I wouldnt think theres any chance of it happening, someone like Lue will be picked up before the Marbury saga has finished in NY


----------



## E.H. Munro (Jun 22, 2004)

P-Dub34 said:


> I wasn't being serious, but I'll say the same thing I said since the trade - West fits in better with this group than Rondo. Obviously, I can't really complain, but I'm still not sold on Rondo like everybody else seems to. Like I said, we can't be having a starting point guard getting outplayed by Eddie House or Sam Cassell and riding the bench for thirty-five minutes a game in the playoffs, and we all know there are four or five (if not more) games Rondo didn't show up at all that could've cost the Celtics the title.


I agree with you here. Celtics fans celebrated Rondo's game six "breakout" scoring 21 points on 20 shots _with no one guarding him_. Frankly the performance was downright Walkerian (which might be why #1AWF loves the kid so much). Thankfully the rest of the team played so well that they didn't really need anything from Rondo, but I agree that he hurts the offense more than he helps at times (by dominating the ball and reducing Pierce to floor-spacing shooter and Ray Allen to a corner trey specialist). Here's hoping that Pruitt makes major strides next year, because that seems to be the only long-term upgrade that anyone's going to consider.


----------



## Avalanche (Nov 17, 2005)

never know... rondo could make offensive strides over the off-season, dudes still young


----------



## P-Dub34 (May 19, 2005)

What would be nice is to have a fat expirer to send Rondo + said expirer to Chicago for Hinrich, and hope Paxson still values youth more than winning basketball games.


----------



## E.H. Munro (Jun 22, 2004)

Hinrich isn't much of a shooter. Pity that they couldn't have worked out a three way deal with Rondo going to New York, #6 to Minnesota and OJ Mayo to Boston. He'd complement this group and can really D it up.


----------



## Avalanche (Nov 17, 2005)

I would have died from cheering if that happened... damn that team would be nasty


----------



## mrsister (Sep 9, 2002)

ehmunro said:


> I agree with you here. Celtics fans celebrated Rondo's game six "breakout" scoring 21 points on 20 shots _with no one guarding him_. Frankly the performance was downright Walkerian (which might be why #1AWF loves the kid so much).


People keep concentrating on his offense, but what was truly helpful in that game (and most other games) was his defense. He actually creates offensive opportunities with his defense, whether getting a steal, forcing a bad pass, running people into another defender, or forcing a bad shot. The Celtics are built on defense, and in that regard, Rondo fits in.

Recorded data
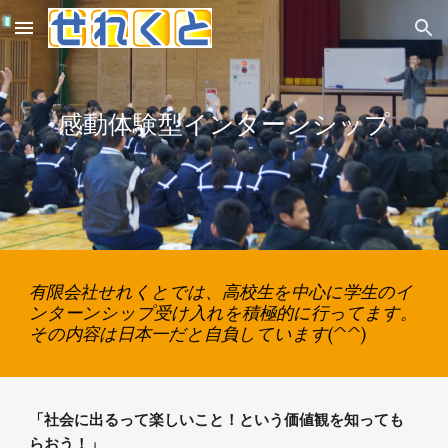
Skip to main content
Skip to navigation
感動体験型インターンシップ
有限会社せれくとでは、高校生を中心に学生のイ
ンターンシップ受け入れを積極的に行ってます。
その内容は日本一だと自負しています(^^)
「社会に出るって楽しいこと！という価値観を知っても
らおう！」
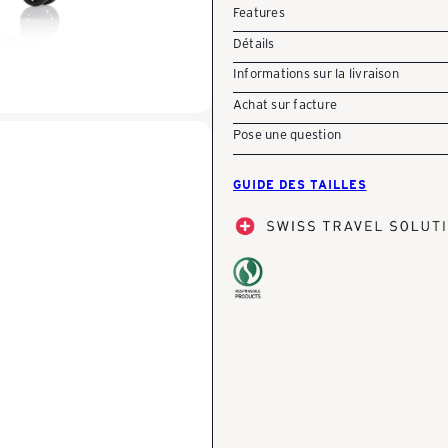
Features
Détails
Informations sur la livraison
Achat sur facture
Pose une question
GUIDE DES TAILLES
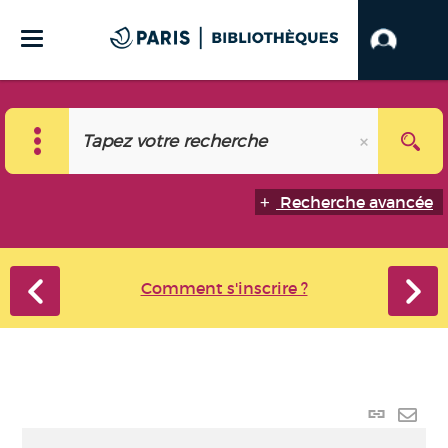
Recherche avancée
Comment s'inscrire ?
Lien
perma
Envo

Exercise instructions.
a) In the forum thread about Rondo, print the stretch from "## mrsister (Sep" through "Rondo fits in.".
b) Shorten the paragraph in the forum thread about Rondo that begins "People keep concentrating on his offense," keeping its main points.
c) Go on with the forum thread about Rondo from the point where it stops.

Task-by-task outputs.
a)
## mrsister (Sep 9, 2002)

ehmunro said:


> I agree with you here. Celtics fans celebrated Rondo's game six "breakout" scoring 21 points on 20 shots _with no one guarding him_. Frankly the performance was downright Walkerian (which might be why #1AWF loves the kid so much).


People keep concentrating on his offense, but what was truly helpful in that game (and most other games) was his defense. He actually creates offensive opportunities with his defense, whether getting a steal, forcing a bad pass, running people into another defender, or forcing a bad shot. The Celtics are built on defense, and in that regard, Rondo fits in.

b) Rondo's defense, more than his offense, was what truly helped in that game and most others. It creates offensive chances through steals, forced bad passes, running people into another defender, and forced bad shots. The Celtics are built on defense, so Rondo fits in.

c)
Also, the offense does tend to sputter when Rondo's off the floor. When House or Cassell were in, you'd just have to hope they hit their shots because they weren't pushing the ball and distributing like Rondo. Sure, Rondo could be better at getting other guys the ball, but he was still the best PG on the team at doing it. That's not to say he shouldn't work to improve more, but realistically, I don't think there are many options out there that would be a step up for replacing him. I think there are good options out there for backing him up, though. 

I honestly think if Rondo improved at finishing at the basket, his critics would calm down. He missed so many gimmes that most players would get. The kid can get by just about anybody and get a clear shot at a layup. That's a better shot than anyone else could get, but he just doesn't seem to be able to finish consistently. I wouldn't mind if he shot more than anyone on the team if it were two points every time. That also makes defenders think twice about sticking with their man and not coming to help. Then Rondo can dish to the open man once the easy two is no longer there. 

Rondo is not perfect, but I think his positives outweigh his negatives. Remember, this was only his second year. He's no Chris Paul or Deron Williams, but he can play with any of the elite point guards in the league. In fact, he outplayed many of them head to head.


----------



## E.H. Munro (Jun 22, 2004)

mrsister said:


> Also, the offense does tend to sputter when Rondo's off the floor. When House or Cassell were in, you'd just have to hope they hit their shots because they weren't pushing the ball and distributing like Rondo. Sure, Rondo could be better at getting other guys the ball, but he was still the best PG on the team at doing it. That's not to say he shouldn't work to improve more, but realistically, I don't think there are many options out there that would be a step up for replacing him. I think there are good options out there for backing him up, though.


The offense spent the entire second half of last season sputtering when the team took the ball out of Pierce and Allen's hands and put it into Rondo's. Early in the season, when Rondo was still an afterthought, the Celtics thwapped opponents on both ends of the floor. As the offense ran through Rondo they _had_ to beat teams defensively because it was the only way they could. Their best offensive performances of the postseason came when Pierce was running the offense.


----------



## P-Dub34 (May 19, 2005)

> Hinrich isn't much of a shooter.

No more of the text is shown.